Another way is $\frac CS = \frac 52 = \frac {5a}{2a}$ for some $a$ where $C = 5a$ and $S = 2a$.

Then $C - 15 = S$ means $5a - 15 = 2a$ so $3a = 15$ and $a =5$. So there were $25$ chickens and $10$ cows originally.

I'm not sure if that second way is better but captures the spirit of proportions more that the straight algebra.

Answer 6

You can actually do this by inspection in your head and by using a multiplication factor to get the ratio into actual # of animals.

The ratio originally was $5:2$ (Chickens : Sheep) but then when $15$ chickens were sold, the ratio changed to $2:2$ (keeping the original ":2" of the sheep). Why didn't we make it $5:5$ you ask? Because we are taking chickens away so it is more clear to lower the first part of the ratio from $5:$ to $2:$.

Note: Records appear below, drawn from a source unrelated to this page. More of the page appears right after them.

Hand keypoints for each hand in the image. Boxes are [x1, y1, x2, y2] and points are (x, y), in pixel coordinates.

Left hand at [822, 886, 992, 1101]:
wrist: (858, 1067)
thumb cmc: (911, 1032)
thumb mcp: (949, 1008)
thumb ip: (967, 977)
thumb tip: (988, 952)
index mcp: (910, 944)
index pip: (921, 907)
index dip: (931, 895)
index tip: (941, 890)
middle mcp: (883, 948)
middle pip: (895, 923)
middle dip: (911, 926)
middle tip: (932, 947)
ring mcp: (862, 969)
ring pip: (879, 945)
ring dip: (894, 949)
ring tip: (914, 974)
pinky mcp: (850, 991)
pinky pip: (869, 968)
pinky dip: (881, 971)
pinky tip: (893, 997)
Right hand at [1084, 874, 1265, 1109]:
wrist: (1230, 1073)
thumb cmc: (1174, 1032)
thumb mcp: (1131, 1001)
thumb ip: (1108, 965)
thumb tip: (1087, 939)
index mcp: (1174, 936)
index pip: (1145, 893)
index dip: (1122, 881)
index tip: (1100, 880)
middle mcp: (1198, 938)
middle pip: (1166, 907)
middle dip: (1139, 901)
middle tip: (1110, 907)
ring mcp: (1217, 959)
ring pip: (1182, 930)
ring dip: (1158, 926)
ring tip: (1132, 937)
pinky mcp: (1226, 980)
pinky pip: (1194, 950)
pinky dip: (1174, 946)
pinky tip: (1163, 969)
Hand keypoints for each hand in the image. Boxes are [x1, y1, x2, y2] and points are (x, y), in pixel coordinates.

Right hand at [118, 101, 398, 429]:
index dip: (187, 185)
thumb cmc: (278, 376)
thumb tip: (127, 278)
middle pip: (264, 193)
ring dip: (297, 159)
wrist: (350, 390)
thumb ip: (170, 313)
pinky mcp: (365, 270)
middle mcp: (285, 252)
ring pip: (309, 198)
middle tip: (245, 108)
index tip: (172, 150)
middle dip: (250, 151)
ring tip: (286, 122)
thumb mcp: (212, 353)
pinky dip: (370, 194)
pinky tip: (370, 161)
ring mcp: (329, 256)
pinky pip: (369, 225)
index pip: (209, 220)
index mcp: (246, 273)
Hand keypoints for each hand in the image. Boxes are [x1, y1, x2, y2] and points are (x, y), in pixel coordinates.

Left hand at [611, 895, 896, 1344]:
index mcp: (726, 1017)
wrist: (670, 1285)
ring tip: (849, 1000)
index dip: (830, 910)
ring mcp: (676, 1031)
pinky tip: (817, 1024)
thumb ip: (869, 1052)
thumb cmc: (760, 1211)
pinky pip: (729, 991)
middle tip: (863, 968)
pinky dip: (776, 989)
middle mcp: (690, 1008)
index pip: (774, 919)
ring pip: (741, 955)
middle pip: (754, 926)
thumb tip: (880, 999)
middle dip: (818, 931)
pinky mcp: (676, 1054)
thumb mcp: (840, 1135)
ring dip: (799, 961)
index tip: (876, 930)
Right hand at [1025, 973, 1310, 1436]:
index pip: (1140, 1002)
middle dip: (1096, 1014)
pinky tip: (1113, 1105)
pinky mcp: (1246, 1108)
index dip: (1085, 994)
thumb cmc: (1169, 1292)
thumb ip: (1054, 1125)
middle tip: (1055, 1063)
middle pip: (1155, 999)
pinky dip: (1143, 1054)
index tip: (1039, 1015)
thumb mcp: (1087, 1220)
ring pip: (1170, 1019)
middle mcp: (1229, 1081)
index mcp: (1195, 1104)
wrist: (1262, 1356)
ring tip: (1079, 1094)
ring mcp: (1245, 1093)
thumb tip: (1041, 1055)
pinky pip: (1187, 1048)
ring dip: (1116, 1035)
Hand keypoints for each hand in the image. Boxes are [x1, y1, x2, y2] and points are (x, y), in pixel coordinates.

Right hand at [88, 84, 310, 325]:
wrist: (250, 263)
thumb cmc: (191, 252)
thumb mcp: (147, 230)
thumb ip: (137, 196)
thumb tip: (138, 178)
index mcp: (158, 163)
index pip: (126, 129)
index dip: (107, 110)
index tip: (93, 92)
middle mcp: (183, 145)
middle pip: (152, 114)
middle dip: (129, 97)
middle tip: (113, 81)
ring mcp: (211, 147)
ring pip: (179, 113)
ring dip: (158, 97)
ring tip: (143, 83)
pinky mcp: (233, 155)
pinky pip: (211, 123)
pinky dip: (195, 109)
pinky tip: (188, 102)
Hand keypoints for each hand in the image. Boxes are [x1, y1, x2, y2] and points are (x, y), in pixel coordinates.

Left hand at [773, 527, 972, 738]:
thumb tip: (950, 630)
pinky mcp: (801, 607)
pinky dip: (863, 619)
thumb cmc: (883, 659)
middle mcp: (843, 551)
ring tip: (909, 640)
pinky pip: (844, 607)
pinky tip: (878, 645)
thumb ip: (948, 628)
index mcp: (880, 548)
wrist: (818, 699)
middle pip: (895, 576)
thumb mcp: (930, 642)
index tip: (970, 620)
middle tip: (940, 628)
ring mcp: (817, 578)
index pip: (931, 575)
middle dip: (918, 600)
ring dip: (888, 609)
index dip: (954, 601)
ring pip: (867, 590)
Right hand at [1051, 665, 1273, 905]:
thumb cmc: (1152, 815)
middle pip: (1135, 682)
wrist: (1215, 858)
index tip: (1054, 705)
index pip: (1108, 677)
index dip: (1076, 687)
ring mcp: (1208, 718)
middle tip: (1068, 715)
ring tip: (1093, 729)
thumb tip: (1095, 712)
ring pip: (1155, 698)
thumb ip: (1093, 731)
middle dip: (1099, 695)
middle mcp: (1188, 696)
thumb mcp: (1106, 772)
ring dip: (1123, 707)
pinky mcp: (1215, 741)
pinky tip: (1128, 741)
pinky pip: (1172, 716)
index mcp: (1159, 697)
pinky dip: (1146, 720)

By taking $15$ chickens away and changing the ratio from $5:2$ to $2:2$, we see that the $5$ changed to a $2$ so that we multiply the ratio by $5$ to get the actual number of animals because we see that $15$ less chickens changed the first part of the ratio from $5$ to $2$ which is a difference of only $3$, not $15$ and not something else. So for ratio $5:2$, multiply by $5$ and we get $25:10$ animals initially, then when the ratio drops to $2:2$, multiply both by $5$ and get $10:10$ animals afterwards.

Note that this answers differs from many others here in that this one you can just do in your head, you don't need paper and pencil. One other person had a very similar answer which I upvoted but I didn't see it until I had already posted my answer.